La première fois que je suis passé par Montréal, même pas trois jours, je n’ai rien eu le temps de remarquer. La seconde fois non plus d’ailleurs.
C’est seulement quand j’ai commencé à y vivre que cette inquiétante réalité locale m’est apparue.
Qu’est ce que c’est que ces trous dans la route ? C’est quoi ce béton éclaté ? Il est solide ce pont ?
Je viens du Nord de la France, plus précisément de son bassin minier, région post-industrielle par excellence ou prendre le train c’est traverser l’ex-URSS.
Pourtant à Montréal certaines infrastructures routières sont endommagées au point de me choquer.
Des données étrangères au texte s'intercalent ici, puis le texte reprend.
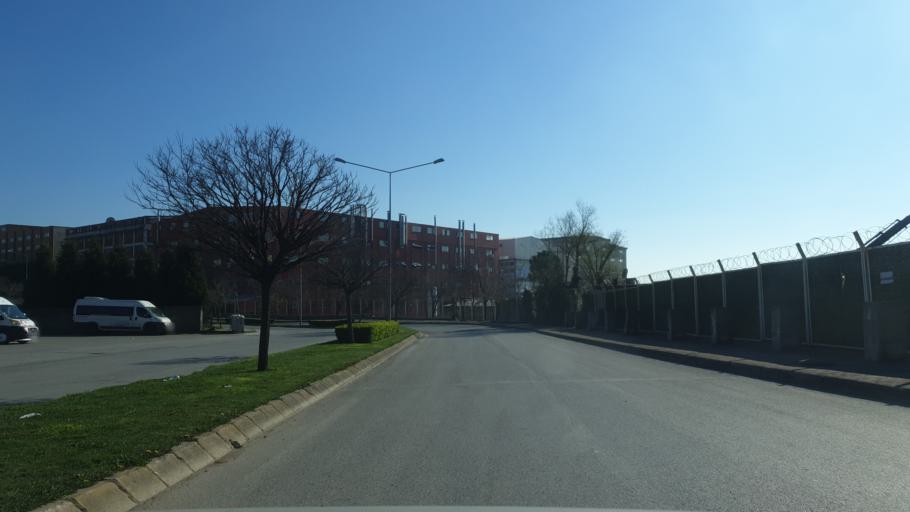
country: TR
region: Kocaeli
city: Balcik
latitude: 40.8787
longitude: 29.3714
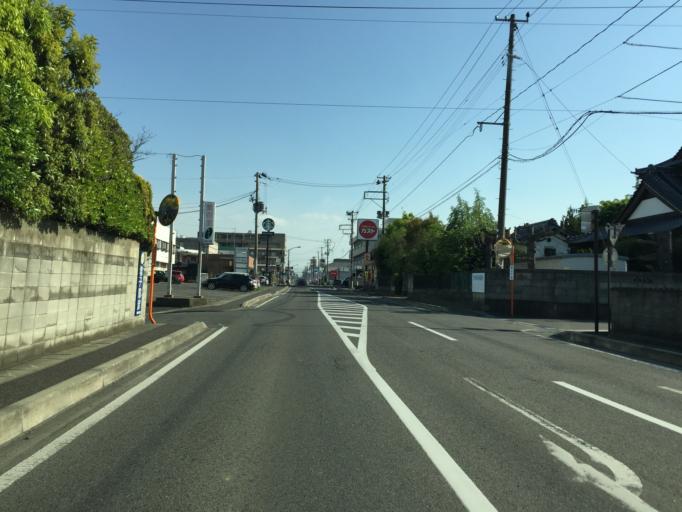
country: JP
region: Fukushima
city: Koriyama
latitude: 37.3986
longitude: 140.3341
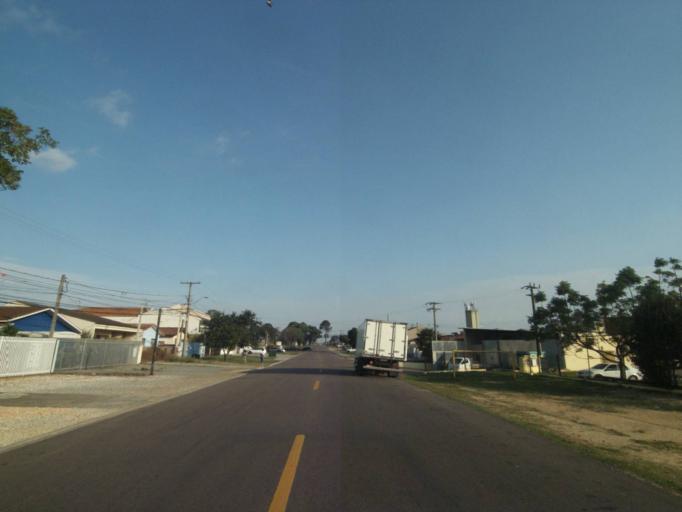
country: BR
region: Parana
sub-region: Curitiba
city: Curitiba
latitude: -25.4862
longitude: -49.3249
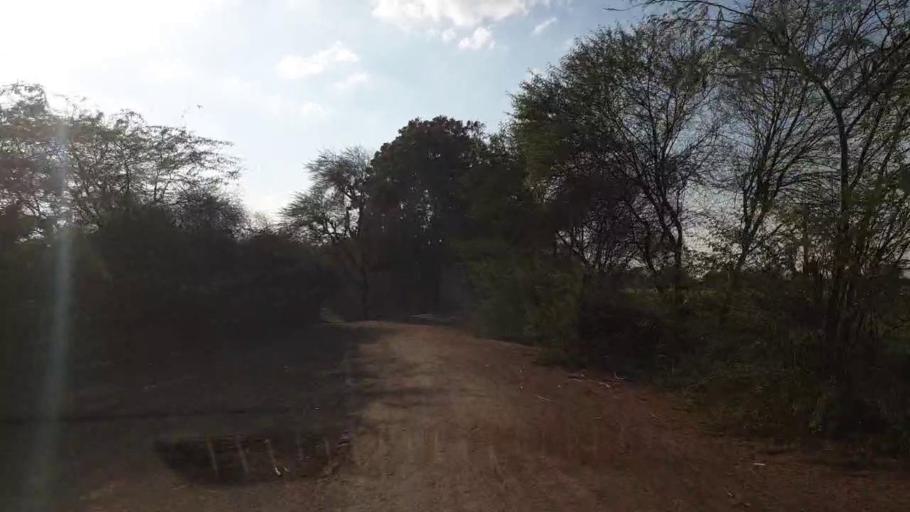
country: PK
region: Sindh
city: Shahpur Chakar
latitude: 26.1241
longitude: 68.5647
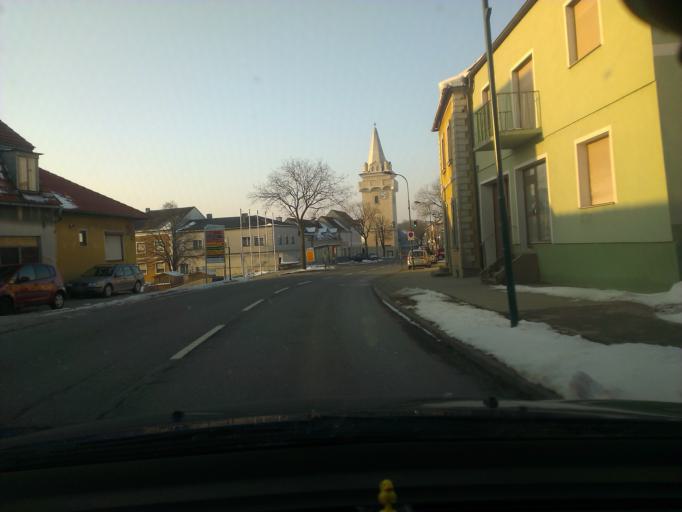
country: AT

Quand je fais part de ce désagrément à mon entourage français, j’ai invariablement la même remarque: « mais c’est normal, avec toute la neige que vous avez ! ». Je me dit que d’une part ils s’imaginent sûrement qu’il neige des montagnes et que d’autre part ils ne visualisent pas bien ce qu’est un nid de poule au sens Montréalais du terme. Ce n’est pas ce petit tressautement joyeux distinctif du monde rural, c’est un cratère sournois formé au plus noir de la nuit, prêt à détruire toute suspension matinale qui aura le malheur de s’y aventurer.
Et soit dit en passant ce n’est pas la neige en elle même le problème mais plutôt les cycles gel/dégel, le poids des camions et l’abus de sels déglaçants.
Un autre cas: le métro. Très efficace c’est vrai, mais un vrai voyage dans le temps.
Prenez les lignes verte ou jaune et vous revoilà dans les années 1960. 51 ans que les rames circulent, ça c’est de la rentabilité !
Bon, je suis mauvaise langue parce qu’elles sont en train d’être remplacées par un nouveau modèle et qu’il y a pire, quand on sait que des lignes du métro de New York utilisent encore une signalisation des années 1930.
En Europe, vieux continent, on est tellement “flippé » de pas être moderne que tout doit changer très vite.
En Amérique tant que quelque chose marche, pas de raison de le changer.
C’est valable pour les transports, c’est valable aussi pour votre électroménager (encore des serpentins sur les tables de cuisson?) et pour certaines façons de travailler (si j’en crois les témoignages du forum).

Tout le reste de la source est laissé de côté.